Robert H. Lerman, MD, PhDBob was originally inspired by his uncle to shift his career plan from mathematics and engineering to become a physician. But it was a cassette tape on biochemistry from Jeff Bland in the early 80's that planted the seed that would eventually lead him to us 15 years later, where he would become a full-fledged functional medicine practitioner.

This MD is board-certified in internal medicine and has a PhD in nutritional biochemistry and metabolism from the Massachusetts Institute of Technology (MIT). As a Major in the U.S. Army Medical Corps, he served as chief of medicine at the U.S. Army hospitals in Berlin, Germany and Italy. He has later acting chief of nephrology at Soroka Medical Center in Israel, where he was introduced to functional medicine by a mentor. And the transition began.

When he returned to the U.S., his career took on a nutritional focus. He was the director of clinical nutrition for more than 15 years at Boston Medical Center, and served as chief of nutrition at Boston's Jewish Memorial Hospital. He was also associate clinical professor of medicine at Boston University School of Medicine (where he still serves as an adjunct associate professor), and was a nutritional sciences faculty member at the Henry M. Goldman School of Graduate Dentistry.

In 1998, he took a year-long sabbatical to work with his second mentor Jeff Bland—and never left us.

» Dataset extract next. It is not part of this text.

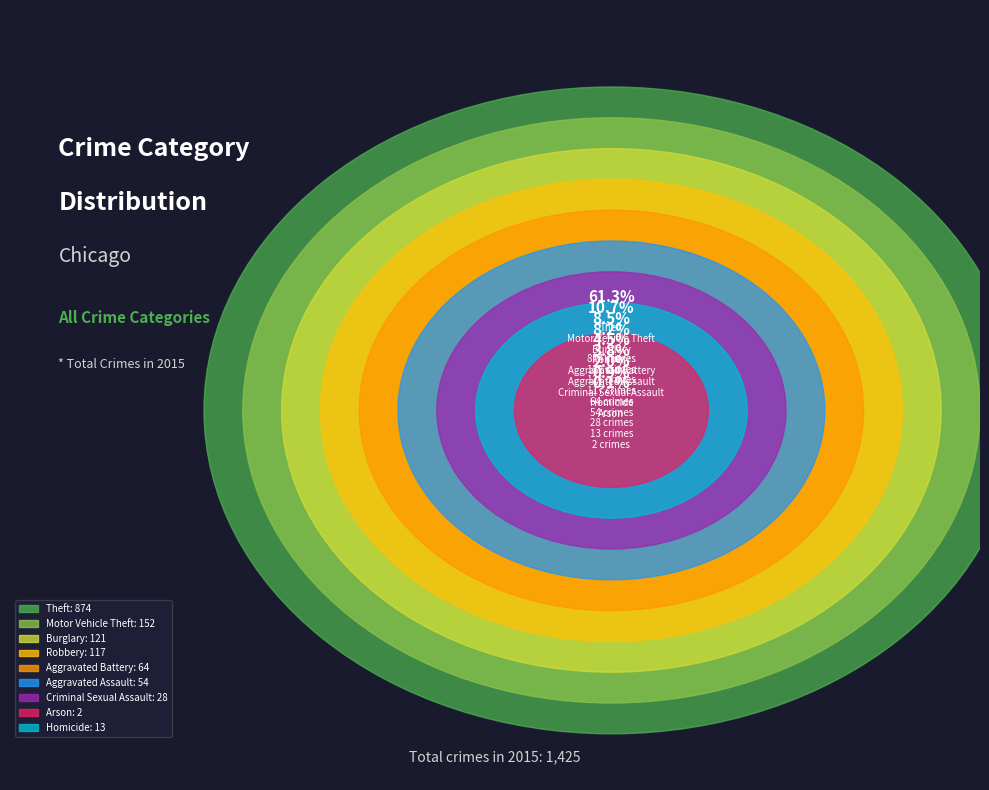

True or false: Motor Vehicle Theft accounts for 21% of the total.

False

In addition to helping conduct clinical studies (20 and counting) and individual case management studies at the FMRC, he also serves as the director of education for the Institute for Functional Medicine nearby. He sums up his experience here as "years that have never been boring"—which just goes to show how exciting our research can be.

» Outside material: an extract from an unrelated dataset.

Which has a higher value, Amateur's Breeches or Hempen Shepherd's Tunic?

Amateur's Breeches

Bob has authored and co-authored numerous papers and book chapters, and serves on the editorial board for Integrative Medicine: A Clinician's Journal. He's also lectured on topics that include parenteral nutrition, obesity, fatty acid metabolism, healing and repair of acute myocardial infarction, trace element deficiency, and implementing therapeutic lifestyle changes in clinical practice.